Many of the principles involved in picking a successful football team at Euro 2000 also apply to building up a share portfolio. You need to achieve a good blend between different elements of the team, you need to cover all areas of the pitch and you need to strike a balance between excessive defensiveness and all-out risk.
Start with some solid investments which act as a bedrock for your portfolio. In the goalkeeping position, you need cash which can be drawn on when investment opportunities present themselves. Then it's on to the shares at the heart of your defence.
Mr Stuart Louden, of stockbrokers Hargreaves Lansdown, said: "You need to be looking at really large companies which are performing well in their sectors. You cannot afford any weak links. "Utilities are a classic defensive share and both Scottish Power, a multi-utility, and Centrica, a quality stock spun out of the former British Gas, fill the bill. Supermarket shares have sound defensive qualities and the pick here is Tesco. Completing the defensive share quartet is consumer giant Diageo."

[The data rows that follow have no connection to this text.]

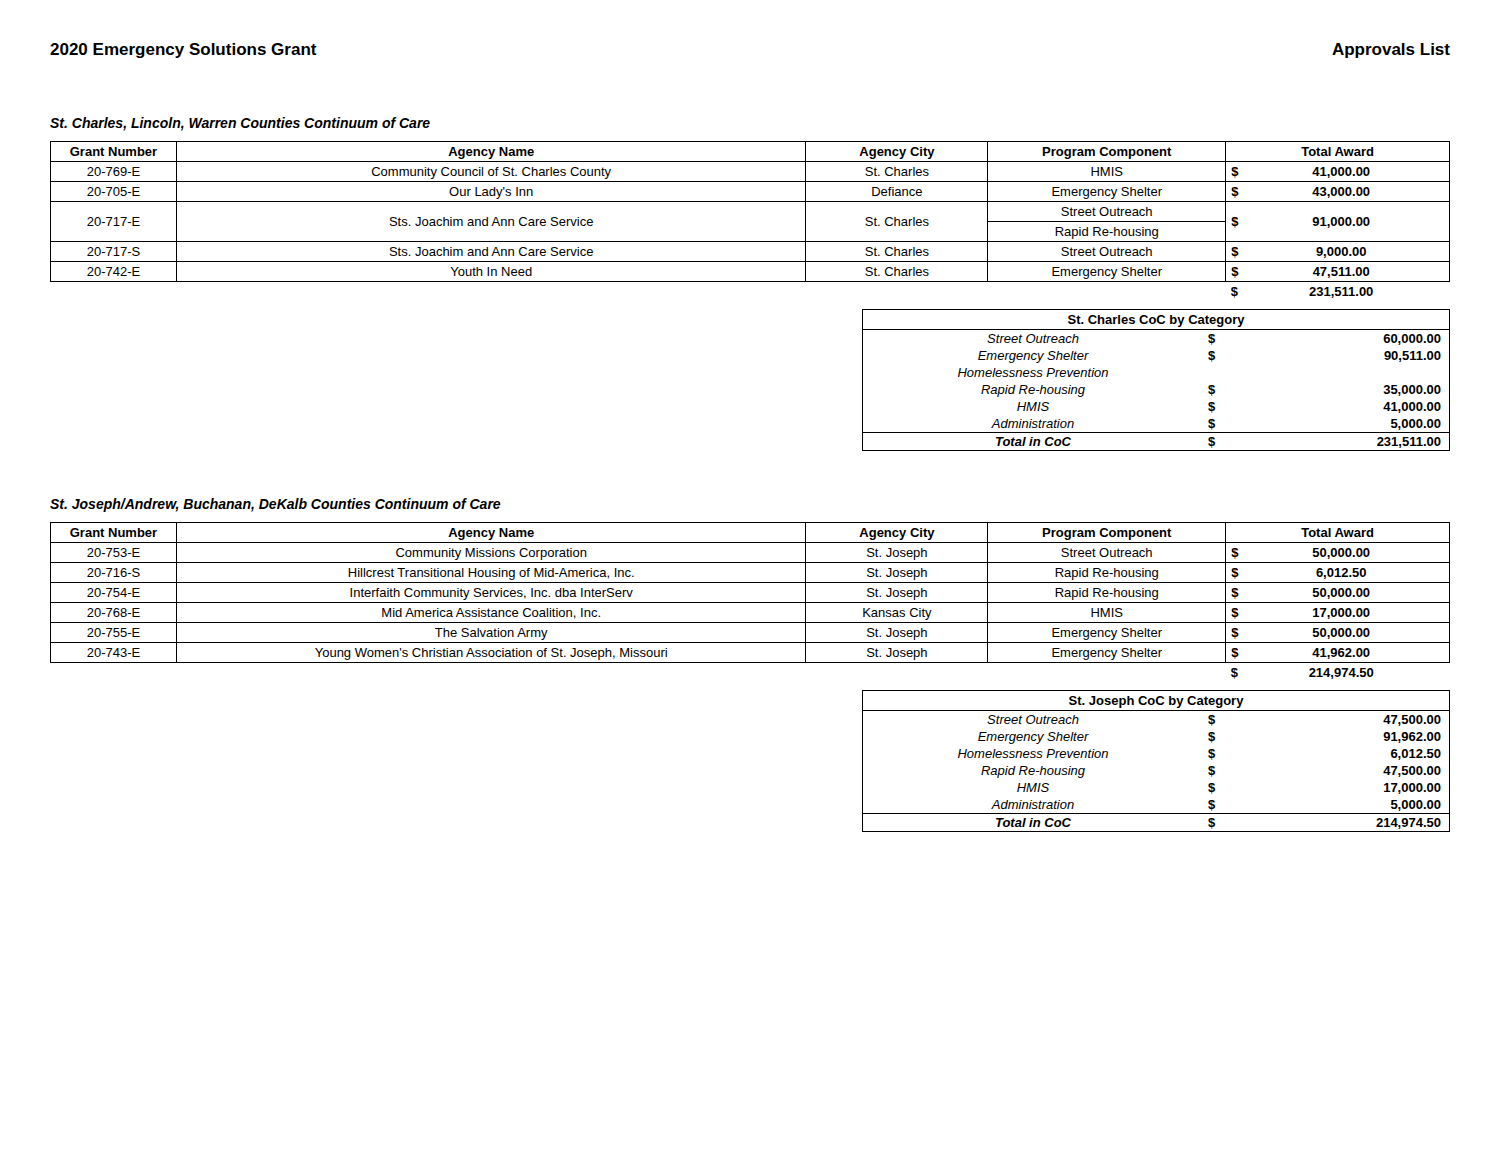2020 Emergency Solutions Grant
Approvals List
St. Charles, Lincoln, Warren Counties Continuum of Care
| Grant Number | Agency Name | Agency City | Program Component | Total Award |
| --- | --- | --- | --- | --- |
| 20-769-E | Community Council of St. Charles County | St. Charles | HMIS | $ 41,000.00 |
| 20-705-E | Our Lady's Inn | Defiance | Emergency Shelter | $ 43,000.00 |
| 20-717-E | Sts. Joachim and Ann Care Service | St. Charles | Street Outreach | $ 91,000.00 |
| Rapid Re-housing |
| 20-717-S | Sts. Joachim and Ann Care Service | St. Charles | Street Outreach | $ 9,000.00 |
| 20-742-E | Youth In Need | St. Charles | Emergency Shelter | $ 47,511.00 |
| | | | | $ 231,511.00 |
| St. Charles CoC by Category |
| --- |
| Street Outreach | $ | 60,000.00 |
| Emergency Shelter | $ | 90,511.00 |
| Homelessness Prevention | | |
| Rapid Re-housing | $ | 35,000.00 |
| HMIS | $ | 41,000.00 |
| Administration | $ | 5,000.00 |
| Total in CoC | $ | 231,511.00 |
St. Joseph/Andrew, Buchanan, DeKalb Counties Continuum of Care
| Grant Number | Agency Name | Agency City | Program Component | Total Award |
| --- | --- | --- | --- | --- |
| 20-753-E | Community Missions Corporation | St. Joseph | Street Outreach | $ 50,000.00 |
| 20-716-S | Hillcrest Transitional Housing of Mid-America, Inc. | St. Joseph | Rapid Re-housing | $ 6,012.50 |
| 20-754-E | Interfaith Community Services, Inc. dba InterServ | St. Joseph | Rapid Re-housing | $ 50,000.00 |
| 20-768-E | Mid America Assistance Coalition, Inc. | Kansas City | HMIS | $ 17,000.00 |
| 20-755-E | The Salvation Army | St. Joseph | Emergency Shelter | $ 50,000.00 |
| 20-743-E | Young Women's Christian Association of St. Joseph, Missouri | St. Joseph | Emergency Shelter | $ 41,962.00 |
| | | | | $ 214,974.50 |
| St. Joseph CoC by Category |
| --- |
| Street Outreach | $ | 47,500.00 |
| Emergency Shelter | $ | 91,962.00 |
| Homelessness Prevention | $ | 6,012.50 |
| Rapid Re-housing | $ | 47,500.00 |
| HMIS | $ | 17,000.00 |
| Administration | $ | 5,000.00 |
| Total in CoC | $ | 214,974.50 |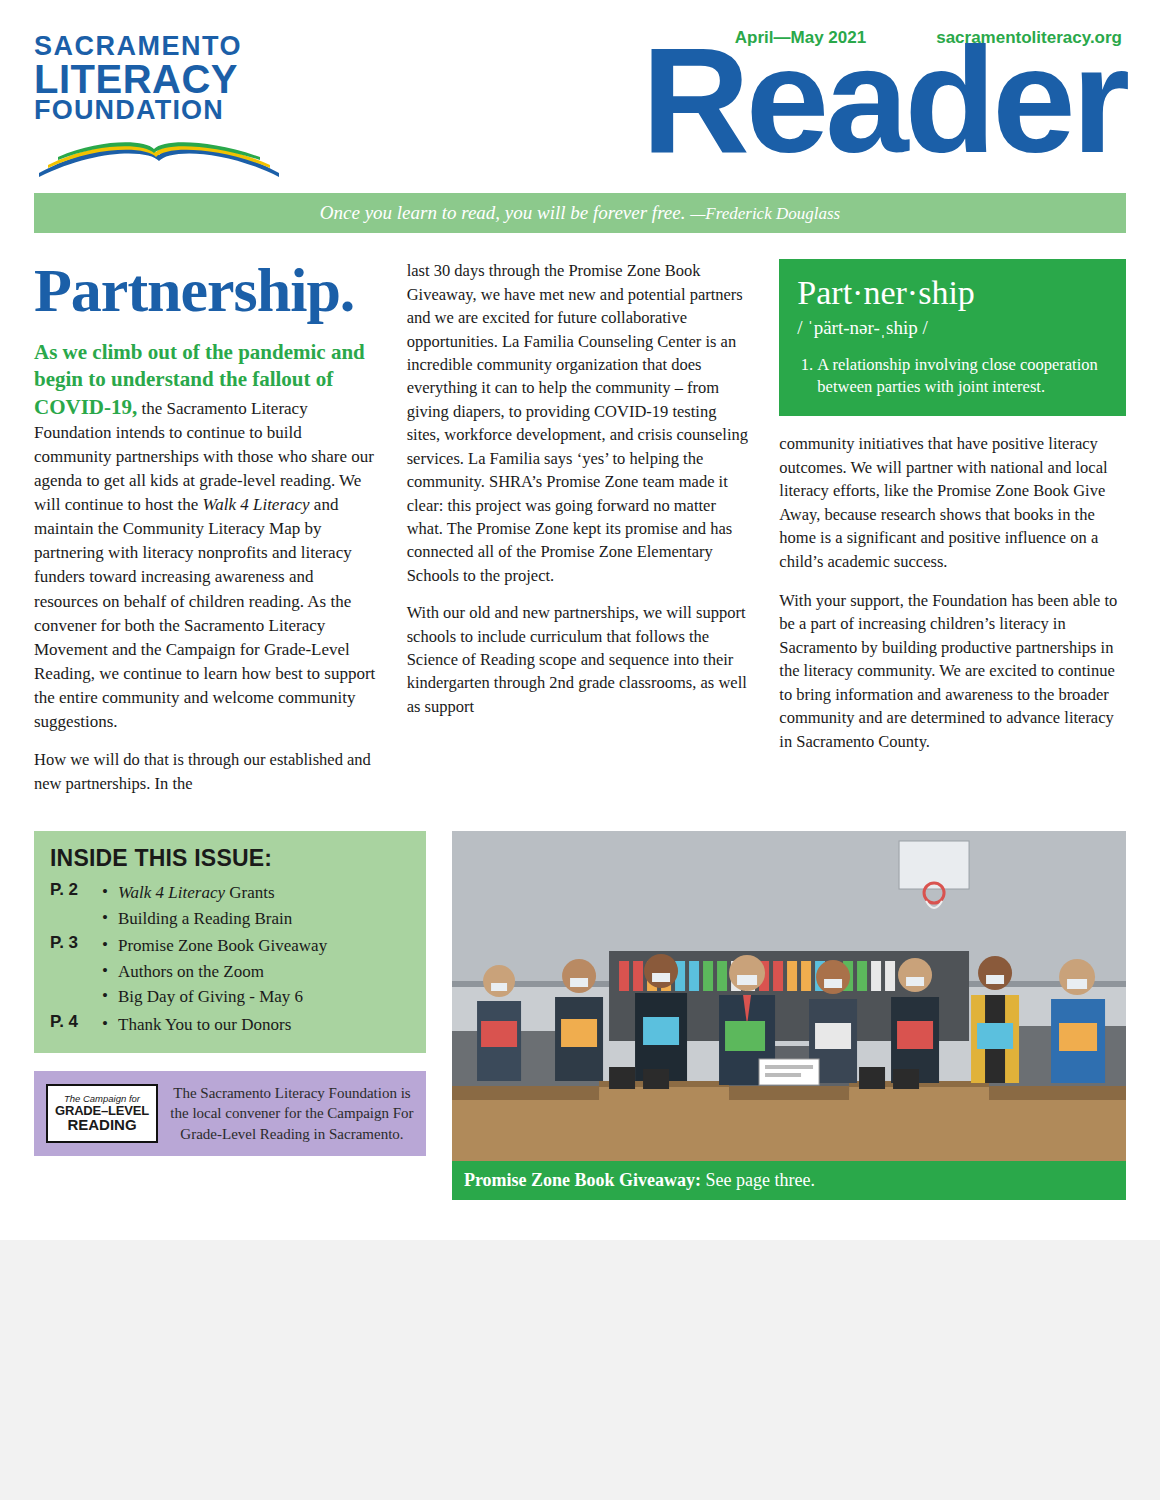SACRAMENTO LITERACY FOUNDATION
April—May 2021 sacramentoliteracy.org
Reader
Once you learn to read, you will be forever free. —Frederick Douglass
Partnership.
As we climb out of the pandemic and begin to understand the fallout of COVID-19, the Sacramento Literacy Foundation intends to continue to build community partnerships with those who share our agenda to get all kids at grade-level reading. We will continue to host the Walk 4 Literacy and maintain the Community Literacy Map by partnering with literacy nonprofits and literacy funders toward increasing awareness and resources on behalf of children reading. As the convener for both the Sacramento Literacy Movement and the Campaign for Grade-Level Reading, we continue to learn how best to support the entire community and welcome community suggestions.
How we will do that is through our established and new partnerships. In the
last 30 days through the Promise Zone Book Giveaway, we have met new and potential partners and we are excited for future collaborative opportunities. La Familia Counseling Center is an incredible community organization that does everything it can to help the community – from giving diapers, to providing COVID-19 testing sites, workforce development, and crisis counseling services. La Familia says ‘yes’ to helping the community. SHRA’s Promise Zone team made it clear: this project was going forward no matter what. The Promise Zone kept its promise and has connected all of the Promise Zone Elementary Schools to the project.
With our old and new partnerships, we will support schools to include curriculum that follows the Science of Reading scope and sequence into their kindergarten through 2nd grade classrooms, as well as support
Part·ner·ship
/ ˈpärt-nər-ˌship /
A relationship involving close cooperation between parties with joint interest.
community initiatives that have positive literacy outcomes. We will partner with national and local literacy efforts, like the Promise Zone Book Give Away, because research shows that books in the home is a significant and positive influence on a child’s academic success.
With your support, the Foundation has been able to be a part of increasing children’s literacy in Sacramento by building productive partnerships in the literacy community. We are excited to continue to bring information and awareness to the broader community and are determined to advance literacy in Sacramento County.
INSIDE THIS ISSUE:
P. 2
Walk 4 Literacy Grants
Building a Reading Brain
P. 3
Promise Zone Book Giveaway
Authors on the Zoom
Big Day of Giving - May 6
P. 4
Thank You to our Donors
The Campaign for GRADE–LEVEL READING
The Sacramento Literacy Foundation is the local convener for the Campaign For Grade-Level Reading in Sacramento.
Promise Zone Book Giveaway: See page three.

When it comes to the midfield, Mr Louden says you need wellmanaged companies which can generate growth. "Among the sectors you should be looking at are telecoms, oils, financials and pharmaceuticals. Vodafone is an obvious choice among telecoms shares, partly because of its growth prospects and partly because it represents such a large chunk of the FTSE-100 benchmark that you practically have to have a slice of it. BP Amoco is the choice among oils for similar reasons, while in pharmaceuticals Glaxo Wellcome gets the nod. Making up the all-international midfield quartet is HSBC bank"
Selecting the two strikers was a difficult choice, but Mr Louden eventually plumped for Baltimore Technologies and Pearson.
Mr Louden recommended holding a minimum of 10 stocks.